The 46-year-old native of Sudbury, Mass., is also a published author and national radio personality but the title that she prefers is a simple one that says a lot: "Stand-up Comic-Mother-Writer." Poundstone's ability to improvise and create humor on the spot is legendary. In her one-of-a-kind two-hour shows, she improvises with a crowd like a jazz musician. She'll find an audience member who sells grass seed to golf courses in part of the state of Maryland and wonder, "In such a small territory, even if the grass seed were any good at all, how could you possibly be working to your full potential?" She is known to be so quick and unassuming that audience members leave complaining that their cheeks hurt from laughter and debating whether the random audience members she talked to were really "plants."
A single working mother, with children ages 14, 11 and 7, Poundstone derives much of her material from her home in Santa Monica, also inhabited by nine cats, a cat-eating dog, a bearded dragon lizard, an elderly bunny and one determined ant left over from an ant farm.

"I love doing my job," Poundstone said. "It's a privilege to perform for people who come to see me and I would do it if there were only six, although I'd have to up the ticket price."
Neve defined by the usual gender-biased topics of relationships, diets, men or sex, Poundstone nimbly mixes in everything that's on her mind at that moment: the shameful deterioration of the broadcast news industry, an argument over a parking space at the museum of tolerance, the irony of recycling her newspaper with a cover story on an oil spill, her near-death experience with cinnamon and the frustration of living in a house full of pencils with no erasers. "How can an eraser that small possibly eradicate all of the mistakes one could make with all of that lead?"

Poundstone began performing at open-mic nights in 1979 and rose to prominence during the comedy craze of the 1980s.

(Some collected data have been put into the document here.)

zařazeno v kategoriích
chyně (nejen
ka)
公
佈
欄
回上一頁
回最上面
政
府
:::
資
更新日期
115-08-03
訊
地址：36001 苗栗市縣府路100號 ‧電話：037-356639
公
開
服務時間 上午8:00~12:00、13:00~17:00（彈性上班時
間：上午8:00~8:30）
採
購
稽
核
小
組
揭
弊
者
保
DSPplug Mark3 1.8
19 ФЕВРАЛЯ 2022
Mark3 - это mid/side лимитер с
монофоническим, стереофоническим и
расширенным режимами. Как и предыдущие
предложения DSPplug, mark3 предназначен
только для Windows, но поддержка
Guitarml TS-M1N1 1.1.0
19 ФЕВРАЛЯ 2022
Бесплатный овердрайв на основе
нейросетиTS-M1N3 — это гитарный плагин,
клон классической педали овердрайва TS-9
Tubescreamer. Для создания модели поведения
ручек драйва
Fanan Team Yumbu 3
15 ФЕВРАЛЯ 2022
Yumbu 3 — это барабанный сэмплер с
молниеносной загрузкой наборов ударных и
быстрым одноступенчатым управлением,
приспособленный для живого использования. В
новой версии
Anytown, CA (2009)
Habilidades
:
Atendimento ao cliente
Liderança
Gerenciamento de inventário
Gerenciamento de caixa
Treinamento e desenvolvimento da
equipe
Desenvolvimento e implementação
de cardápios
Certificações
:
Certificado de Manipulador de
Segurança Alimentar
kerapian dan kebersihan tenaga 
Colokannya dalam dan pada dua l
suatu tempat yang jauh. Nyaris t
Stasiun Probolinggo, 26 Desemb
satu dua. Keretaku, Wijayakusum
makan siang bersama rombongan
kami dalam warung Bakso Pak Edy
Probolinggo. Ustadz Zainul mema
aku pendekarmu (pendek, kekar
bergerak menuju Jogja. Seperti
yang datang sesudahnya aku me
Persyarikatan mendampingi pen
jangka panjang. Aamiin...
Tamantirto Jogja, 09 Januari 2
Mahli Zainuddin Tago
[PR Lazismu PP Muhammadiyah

She credits her kindergarten teacher, Mrs. Bump, with her success: "She expressed an adult interest instead of squelching my sense of humor."
In 1992 Poundstone was the first woman to win a Cable ACE Award her HBO special "Cats, Cops, and Stuff." In 1996 she debuted her second HBO stand-up special, "Paula Poundstone Goes to Harvard," the only time the university allowed its name to be used in the title of a television show.

Poundstone was the first woman invited to headline the White House Correspondents Dinner, and she provided memorable live coverage of the 1992 political conventions and presidential inauguration for "The Tonight Show." Her casual air and razor-sharp wit made her a perfect fit as backstage commentator for the 1993 Emmy Awards the following year.

She performed at both "A Gala for the President at Ford's Theatre" television specials broadcast on ABC during President Clinton's administrations.

Additional credits include appearances on "Late Night with David Letterman," "The Tonight Show," Garrison Keillor's "A Prairie Home Companion" and "The Rosie O'Donnell Show." Her field pieces on the series "Life & Times" for PBS station KCET won Poundstone a local Emmy Award.